We've now empowered the customer to be their own technician.
There are some lessons learned over the last two years that I want to share with you.
Go to the next slide. There we go.
I didn't understand the difference between a true strategy and a set of objectives. But ultimately, a true strategy is what can make you more competitive in the marketplace, and not just a vision statement.
I learned that if you're doing principle-based software delivery, it means uncomfortable and conflicting opinions. What I've noticed is at your core, if you think that something's right, fight for it. I've learned that democracy isn't always the best approach.
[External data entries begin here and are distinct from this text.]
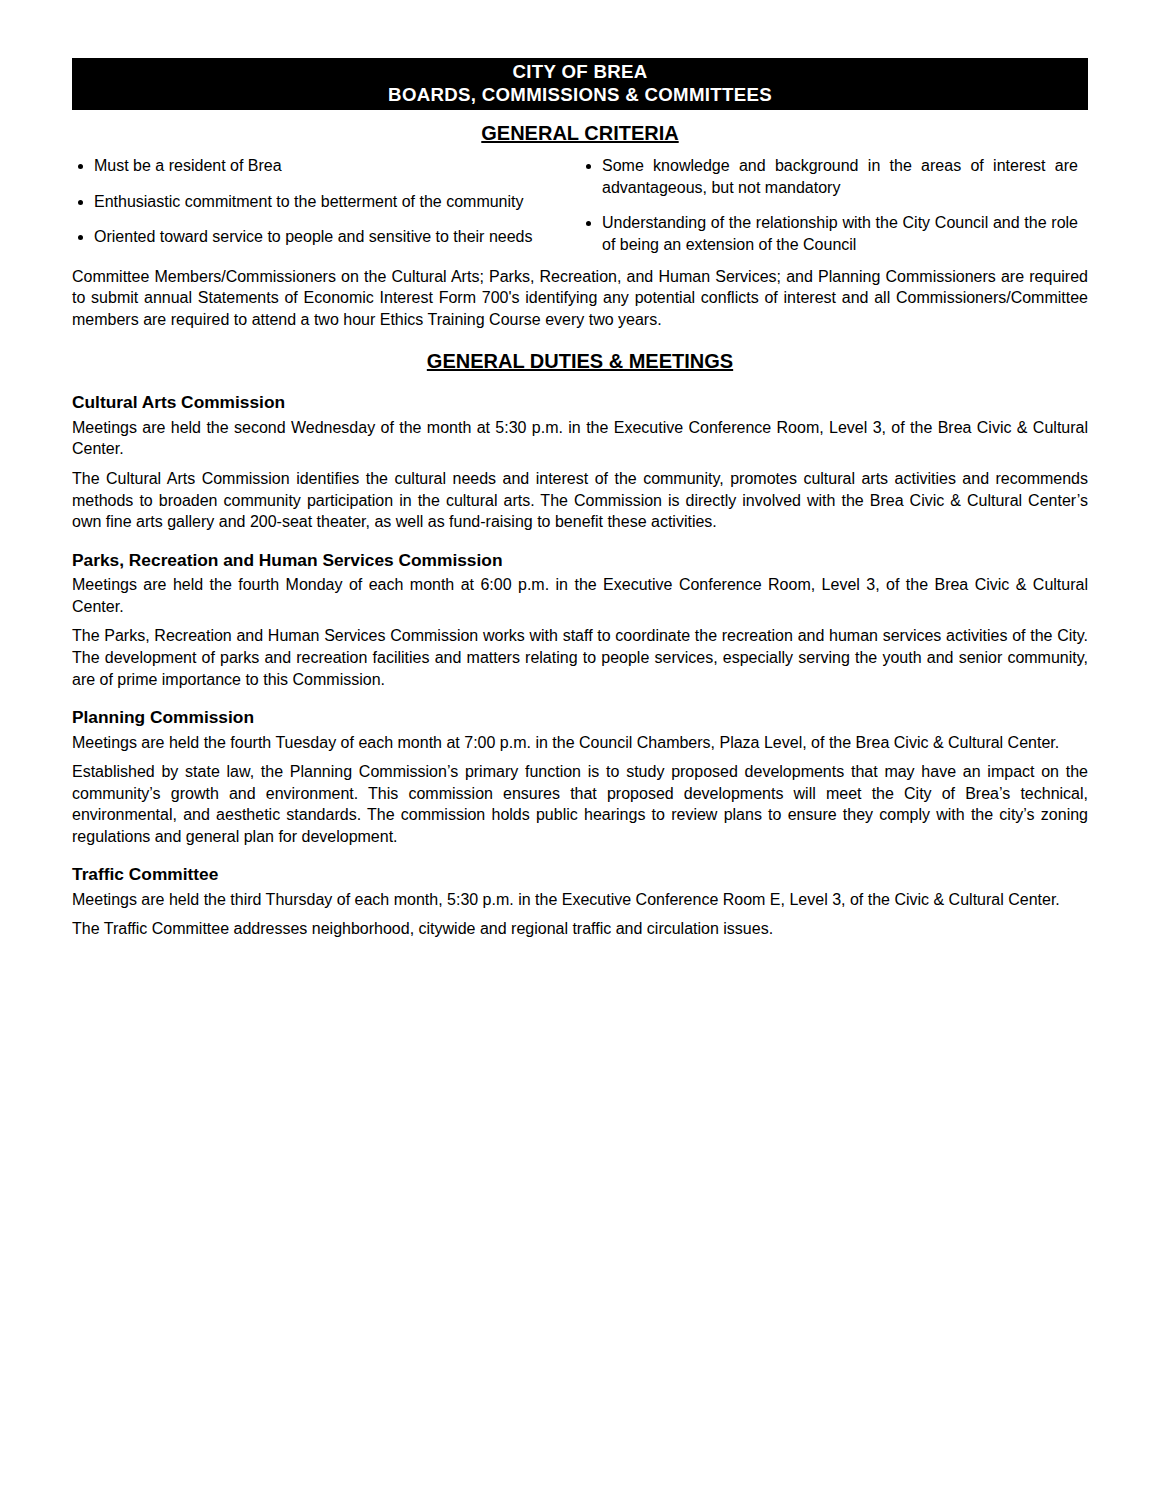CITY OF BREA
BOARDS, COMMISSIONS & COMMITTEES
GENERAL CRITERIA
| Must be a resident of Brea Enthusiastic commitment to the betterment of the community Oriented toward service to people and sensitive to their needs | Some knowledge and background in the areas of interest are advantageous, but not mandatory Understanding of the relationship with the City Council and the role of being an extension of the Council |
Committee Members/Commissioners on the Cultural Arts; Parks, Recreation, and Human Services; and Planning Commissioners are required to submit annual Statements of Economic Interest Form 700's identifying any potential conflicts of interest and all Commissioners/Committee members are required to attend a two hour Ethics Training Course every two years.
GENERAL DUTIES & MEETINGS
Cultural Arts Commission
Meetings are held the second Wednesday of the month at 5:30 p.m. in the Executive Conference Room, Level 3, of the Brea Civic & Cultural Center.
The Cultural Arts Commission identifies the cultural needs and interest of the community, promotes cultural arts activities and recommends methods to broaden community participation in the cultural arts. The Commission is directly involved with the Brea Civic & Cultural Center’s own fine arts gallery and 200-seat theater, as well as fund-raising to benefit these activities.
Parks, Recreation and Human Services Commission
Meetings are held the fourth Monday of each month at 6:00 p.m. in the Executive Conference Room, Level 3, of the Brea Civic & Cultural Center.
The Parks, Recreation and Human Services Commission works with staff to coordinate the recreation and human services activities of the City. The development of parks and recreation facilities and matters relating to people services, especially serving the youth and senior community, are of prime importance to this Commission.
Planning Commission
Meetings are held the fourth Tuesday of each month at 7:00 p.m. in the Council Chambers, Plaza Level, of the Brea Civic & Cultural Center.
Established by state law, the Planning Commission’s primary function is to study proposed developments that may have an impact on the community’s growth and environment. This commission ensures that proposed developments will meet the City of Brea’s technical, environmental, and aesthetic standards. The commission holds public hearings to review plans to ensure they comply with the city’s zoning regulations and general plan for development.
Traffic Committee
Meetings are held the third Thursday of each month, 5:30 p.m. in the Executive Conference Room E, Level 3, of the Civic & Cultural Center.
The Traffic Committee addresses neighborhood, citywide and regional traffic and circulation issues.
Even if we got those 12 people that were all on the same phone call to agree to a majority, it may still not have been the best route to take.
I've learned that articulating the why is very challenging, and I've learned spending all night trying to come up with why there is a significant return on investment in improving the throughput or improving your development environment is worth it.
I've also learned to lead with focus, positivity, and transparency. And this idea of a blameless culture and psychological safety can always ensure that you're thinking about what could go wrong.
Speaking of what could go wrong, the risk associated with software over the air is potentially the capability to brick a million vehicles overnight.
We still need help. We also still have problems to help solve that we don't know exist yet. We're also recruiting more attitudes of continuous improvement.
And we'd love to hear about your challenges, we'd love to hear about your problems, and we'd love to hear about what resonated with our DevOps journey with your own business.
That's all my time. Thank you very much for listening, and have a good rest of your conference.